Search ForexCrunch

The severely battered Turkish lira extended its substantial year-to-date losses beyond yet another milestone, breaching the 8.00 level versus the dollar. Parabolic moves higher in USD/TRY tend to be followed by correction and consolidation, as Piotr Matys, Senior Emerging Markets FX Strategist at Rabobank, notes.

Key quotes

“Apart from growing risks that if Biden is elected as US president, the former VP may impose severe sanctions on Turkey for purchasing the Russian S-400 defence system, the market is also concerned about rapidly deteriorating relationship between Turkey and France. Over the weekend President Erdogan urged a boycott of French goods and very strongly criticised President Macron. He also dared the US to sanction Turkey.”

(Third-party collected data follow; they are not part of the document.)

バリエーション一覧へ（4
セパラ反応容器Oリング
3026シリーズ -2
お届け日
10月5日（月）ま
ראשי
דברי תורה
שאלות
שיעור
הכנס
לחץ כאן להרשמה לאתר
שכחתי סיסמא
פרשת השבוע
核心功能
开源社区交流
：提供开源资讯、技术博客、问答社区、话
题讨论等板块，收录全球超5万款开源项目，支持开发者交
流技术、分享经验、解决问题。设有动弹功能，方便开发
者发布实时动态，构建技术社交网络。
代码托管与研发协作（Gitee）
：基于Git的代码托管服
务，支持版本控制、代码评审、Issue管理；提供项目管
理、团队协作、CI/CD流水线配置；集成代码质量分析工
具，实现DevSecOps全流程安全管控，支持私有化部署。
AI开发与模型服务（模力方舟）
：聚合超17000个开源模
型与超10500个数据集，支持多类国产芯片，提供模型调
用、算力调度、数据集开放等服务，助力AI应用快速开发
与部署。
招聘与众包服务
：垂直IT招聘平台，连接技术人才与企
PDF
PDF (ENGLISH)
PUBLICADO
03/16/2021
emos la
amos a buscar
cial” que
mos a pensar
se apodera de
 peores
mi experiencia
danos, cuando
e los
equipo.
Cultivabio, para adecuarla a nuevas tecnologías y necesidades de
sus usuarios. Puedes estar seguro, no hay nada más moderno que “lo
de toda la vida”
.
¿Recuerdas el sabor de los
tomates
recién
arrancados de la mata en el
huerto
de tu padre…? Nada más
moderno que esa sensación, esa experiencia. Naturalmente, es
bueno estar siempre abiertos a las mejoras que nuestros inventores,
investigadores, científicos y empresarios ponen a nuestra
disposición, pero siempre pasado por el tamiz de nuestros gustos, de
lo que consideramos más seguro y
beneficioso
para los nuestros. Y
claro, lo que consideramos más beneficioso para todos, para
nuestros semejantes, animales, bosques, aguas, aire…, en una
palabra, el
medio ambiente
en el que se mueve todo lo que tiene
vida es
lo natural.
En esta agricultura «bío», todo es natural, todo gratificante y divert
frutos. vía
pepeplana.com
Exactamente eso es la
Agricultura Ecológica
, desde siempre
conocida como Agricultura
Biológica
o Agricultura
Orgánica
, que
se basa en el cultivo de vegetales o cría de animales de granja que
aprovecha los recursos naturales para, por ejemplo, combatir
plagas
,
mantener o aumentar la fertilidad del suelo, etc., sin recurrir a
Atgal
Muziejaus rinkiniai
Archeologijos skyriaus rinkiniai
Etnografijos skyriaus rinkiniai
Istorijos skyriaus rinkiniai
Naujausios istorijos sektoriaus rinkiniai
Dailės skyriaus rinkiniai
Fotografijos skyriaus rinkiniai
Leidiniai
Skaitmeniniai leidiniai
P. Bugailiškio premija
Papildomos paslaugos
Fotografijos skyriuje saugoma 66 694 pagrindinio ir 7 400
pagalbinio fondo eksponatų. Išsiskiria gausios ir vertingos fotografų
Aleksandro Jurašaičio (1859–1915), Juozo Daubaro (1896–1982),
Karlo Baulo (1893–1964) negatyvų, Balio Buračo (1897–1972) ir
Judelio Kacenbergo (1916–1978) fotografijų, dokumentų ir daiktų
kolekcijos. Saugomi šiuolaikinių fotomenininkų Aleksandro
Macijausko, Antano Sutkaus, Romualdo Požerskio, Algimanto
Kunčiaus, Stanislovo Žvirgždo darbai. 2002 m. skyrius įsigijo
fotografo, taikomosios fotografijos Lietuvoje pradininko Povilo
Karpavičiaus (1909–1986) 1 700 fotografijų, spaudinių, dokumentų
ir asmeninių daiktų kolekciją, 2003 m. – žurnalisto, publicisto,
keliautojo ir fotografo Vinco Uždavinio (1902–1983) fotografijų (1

“Urgent action is required to stabilise the lira and prevent further damage to inflation, the real economy and to preserve what is still left from Turkey’s image as an attractive country to invest.”

“We find it increasingly difficult to keep looking at Turkey from a glass-half full perspective  – for example, to argue that Turkey has a tremendous potential to benefit from diversification of global supply chains away from Asia closer to Europe. However, it is important to stress that on previous occasions when the lira was in a free fall, the CBRT did eventually do what was required and raised the policy rate substantially.”

“Without taking decisive steps, the path of the least resistance will remain skewed firmly to the upside in USD/TRY. A toxic mixture of a record high USD/TRY and fading prospects of a V-shaped recovery at home and also abroad –due to the second wave of the pandemic– may culminate in a full-scale crisis and structural damage to the economy.”